The second calculation is called the Ten Cap price. The rate of return that an owner of a company (or stock) receives on the purchase price of the company is essentially its return on investment. The return should be at least 10% annually, and I calculate it as follows: The operating cash flow last year was 917, and capital expenditures were 628. I attempted to review their annual report to determine the percentage of capital expenditures allocated for maintenance. I couldn't find it, but as a rule of thumb, you can expect that 70% of the capital expenditures will be allocated for maintenance purposes. This means that we will use 440 in our calculations. The tax provision was 107. We have 64,506 outstanding shares. Hence, the calculation will be as follows: (917 – 440 + 107) / 64,506 x 10 = $90,53 in Ten Cap price.
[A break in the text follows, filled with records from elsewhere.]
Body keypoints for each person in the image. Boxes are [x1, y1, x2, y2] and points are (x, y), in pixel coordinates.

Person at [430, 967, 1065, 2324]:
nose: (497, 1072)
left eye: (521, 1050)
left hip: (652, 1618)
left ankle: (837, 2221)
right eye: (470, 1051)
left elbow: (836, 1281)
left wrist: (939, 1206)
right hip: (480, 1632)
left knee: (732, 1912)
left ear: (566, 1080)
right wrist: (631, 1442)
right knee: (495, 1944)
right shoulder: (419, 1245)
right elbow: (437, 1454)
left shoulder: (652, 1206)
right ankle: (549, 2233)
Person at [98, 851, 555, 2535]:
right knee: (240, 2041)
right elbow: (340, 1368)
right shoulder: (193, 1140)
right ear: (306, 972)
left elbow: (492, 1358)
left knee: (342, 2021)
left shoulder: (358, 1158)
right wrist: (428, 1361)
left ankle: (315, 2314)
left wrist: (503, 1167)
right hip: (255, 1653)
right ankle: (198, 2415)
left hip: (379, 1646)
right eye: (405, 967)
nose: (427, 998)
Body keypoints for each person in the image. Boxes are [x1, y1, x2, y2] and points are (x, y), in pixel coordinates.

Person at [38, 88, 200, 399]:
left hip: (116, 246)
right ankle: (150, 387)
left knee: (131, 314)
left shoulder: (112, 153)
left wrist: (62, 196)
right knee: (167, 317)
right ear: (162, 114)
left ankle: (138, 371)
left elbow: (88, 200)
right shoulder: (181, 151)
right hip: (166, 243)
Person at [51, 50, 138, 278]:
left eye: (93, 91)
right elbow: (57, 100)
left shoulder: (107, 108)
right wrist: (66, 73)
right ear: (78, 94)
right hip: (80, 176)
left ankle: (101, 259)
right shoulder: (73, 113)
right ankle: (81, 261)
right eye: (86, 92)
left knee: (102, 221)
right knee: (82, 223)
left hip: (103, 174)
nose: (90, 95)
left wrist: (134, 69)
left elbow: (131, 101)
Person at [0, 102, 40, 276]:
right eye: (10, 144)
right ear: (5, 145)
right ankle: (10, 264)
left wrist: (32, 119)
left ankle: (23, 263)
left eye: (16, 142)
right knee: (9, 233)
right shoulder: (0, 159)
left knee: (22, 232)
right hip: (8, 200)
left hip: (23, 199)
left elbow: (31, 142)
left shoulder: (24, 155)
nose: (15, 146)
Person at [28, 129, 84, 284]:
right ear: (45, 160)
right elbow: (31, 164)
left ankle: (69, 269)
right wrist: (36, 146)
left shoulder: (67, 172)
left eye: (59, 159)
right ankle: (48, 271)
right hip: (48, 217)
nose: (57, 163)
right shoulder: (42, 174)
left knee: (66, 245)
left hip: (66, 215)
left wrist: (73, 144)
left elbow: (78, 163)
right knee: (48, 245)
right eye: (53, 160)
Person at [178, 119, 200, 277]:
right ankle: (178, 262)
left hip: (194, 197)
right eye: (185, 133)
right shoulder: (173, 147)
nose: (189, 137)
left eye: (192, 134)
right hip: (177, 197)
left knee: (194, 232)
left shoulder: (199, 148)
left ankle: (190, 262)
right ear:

The final calculation is called the Payback Time price. It is a calculation based on the free cash flow per share. With Canadian Solar's Free Cash Flow Per Share at $4,49 and a growth rate of 12%, if you want to recoup your investment in 8 years, the Payback Time price is $61,85.
I believe that Canadian Solar has great potential due to their excellent management and the sector they operate in. The historical numbers are mostly underwhelming, but this applies to all the companies in the sector that I have investigated. If you invest in a company in this sector, it should be for future growth. Like the rest of the industry, Canadian Solar is facing some short-term headwinds due to the decline in material costs and high interest rates. However, these issues are expected to be temporary. A long-term risk for Canadian Solar is the competitive nature of the market. However, the company does have some advantages, such as having been in business for more than two decades and offering cheaper solutions. I appreciate Canadian Solar's decision to transition its recurrent energy segment from selling off projects to becoming the long-term owner and operator. It may hurt profits in the short term but should increase profits in the long term. I also like that Canadian Solar operates in a sector that has long-term tailwinds despite the short-term headwinds. Canadian Solar is currently trading below all three calculations, indicating that the stock is undervalued. Furthermore, as I write this, Canadian Solar is trading below its book value of $37,87 per share. I believe that buying Canadian Solar below the margin of safety price at $31,05 is a good investment, and I just increased my position.